July 25, 2009

Welcome to Gates-gate

By: AF Editors

When I first saw the headlines about Gates being arrested, I thought to myself, “How in the world did the Secretary of Defense get arrested?” No, not that Gates. Henry Louis Gates, of Harvard. I read the WSJ’s first write-up of the story and thought to myself, “Please let this be a one-day story. Please, don’t let this become a pointless racial brouhaha.”

IMHO, if there are going to be a whole bunch of headlines about Gates, and there are wars going on in Iraq and Afghanistan, then those headlines should be about Robert Gates. But since they aren’t, let me wade into this quagmire on the homefront.

One fact that jumps out at me right from the beginning is the background of the arresting officer, Sgt. James Crowley. As the AP tells it:

Cambridge Sgt. James Crowley has taught a class about racial profiling for five years at the Lowell Police Academy after being hand-picked for the job by former police Commissioner Ronny Watson, who is black, said Academy Director Thomas Fleming.

“I have nothing but the highest respect for him as a police officer. He is very professional and he is a good role model for the young recruits in the police academy,” Fleming told The Associated Press on Thursday.

This would be a totally different story if Crowley didn’t have that kind of background to draw on. If he could be pigeonholed as a generic cop, this would become a story about all police officers and all the problems they have.

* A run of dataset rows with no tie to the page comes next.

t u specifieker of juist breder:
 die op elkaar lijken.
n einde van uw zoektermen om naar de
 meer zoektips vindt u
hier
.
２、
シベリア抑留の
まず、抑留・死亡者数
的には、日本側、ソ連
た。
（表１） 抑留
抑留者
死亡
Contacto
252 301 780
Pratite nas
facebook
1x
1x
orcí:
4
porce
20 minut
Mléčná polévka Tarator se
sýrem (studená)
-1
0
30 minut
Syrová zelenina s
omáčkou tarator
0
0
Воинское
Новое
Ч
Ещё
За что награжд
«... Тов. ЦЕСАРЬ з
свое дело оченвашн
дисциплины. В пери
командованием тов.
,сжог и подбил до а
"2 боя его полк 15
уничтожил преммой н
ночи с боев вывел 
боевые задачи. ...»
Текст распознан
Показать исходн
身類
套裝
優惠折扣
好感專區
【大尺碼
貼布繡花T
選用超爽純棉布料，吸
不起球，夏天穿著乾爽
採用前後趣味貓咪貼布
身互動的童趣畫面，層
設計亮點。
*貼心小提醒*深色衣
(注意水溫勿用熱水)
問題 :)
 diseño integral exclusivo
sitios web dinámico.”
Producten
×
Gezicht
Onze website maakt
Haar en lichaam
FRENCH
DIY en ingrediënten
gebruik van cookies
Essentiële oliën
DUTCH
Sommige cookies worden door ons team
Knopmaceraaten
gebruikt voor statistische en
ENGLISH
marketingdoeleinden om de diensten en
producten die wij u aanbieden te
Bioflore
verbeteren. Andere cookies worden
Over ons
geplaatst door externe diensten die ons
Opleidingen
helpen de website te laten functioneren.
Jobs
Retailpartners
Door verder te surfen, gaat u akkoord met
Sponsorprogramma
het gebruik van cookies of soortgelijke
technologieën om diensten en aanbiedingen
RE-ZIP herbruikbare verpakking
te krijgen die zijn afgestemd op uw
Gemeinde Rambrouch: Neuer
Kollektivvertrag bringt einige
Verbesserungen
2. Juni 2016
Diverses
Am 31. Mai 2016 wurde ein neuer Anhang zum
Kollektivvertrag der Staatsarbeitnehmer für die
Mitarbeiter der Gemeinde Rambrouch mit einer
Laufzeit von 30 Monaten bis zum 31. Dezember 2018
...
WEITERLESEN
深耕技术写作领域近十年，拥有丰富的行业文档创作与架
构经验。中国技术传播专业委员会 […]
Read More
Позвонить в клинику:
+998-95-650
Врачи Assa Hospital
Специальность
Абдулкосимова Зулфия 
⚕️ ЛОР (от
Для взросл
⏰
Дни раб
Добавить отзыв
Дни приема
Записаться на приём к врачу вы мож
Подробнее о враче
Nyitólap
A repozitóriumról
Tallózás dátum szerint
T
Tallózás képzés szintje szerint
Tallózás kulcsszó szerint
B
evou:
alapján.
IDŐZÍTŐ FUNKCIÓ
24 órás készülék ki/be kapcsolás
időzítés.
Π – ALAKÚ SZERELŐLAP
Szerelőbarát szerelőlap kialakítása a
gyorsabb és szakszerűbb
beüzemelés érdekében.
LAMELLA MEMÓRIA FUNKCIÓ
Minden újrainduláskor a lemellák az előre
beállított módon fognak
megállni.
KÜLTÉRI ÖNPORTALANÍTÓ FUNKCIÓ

I’m guessing President Obama might have been more restrained at Wednesday’s news conference if he knew about Crowley’s background. Aside from Obama’s comments about the police “act[ing] stupidly”, what surprises me most about what he said is simply its length — 441 words, according to my MS Word Counter. Why give this story legs? It is a distraction from Obama’s real priorities, like health care.

One final question for this post: Why did this have to become a news story in the first place? Best I can tell, four days went by between Gates’ arrest and the first stories about the events. I wish that Prof. Gates and the Cambridge police could’ve resolved this issue before it became a national story.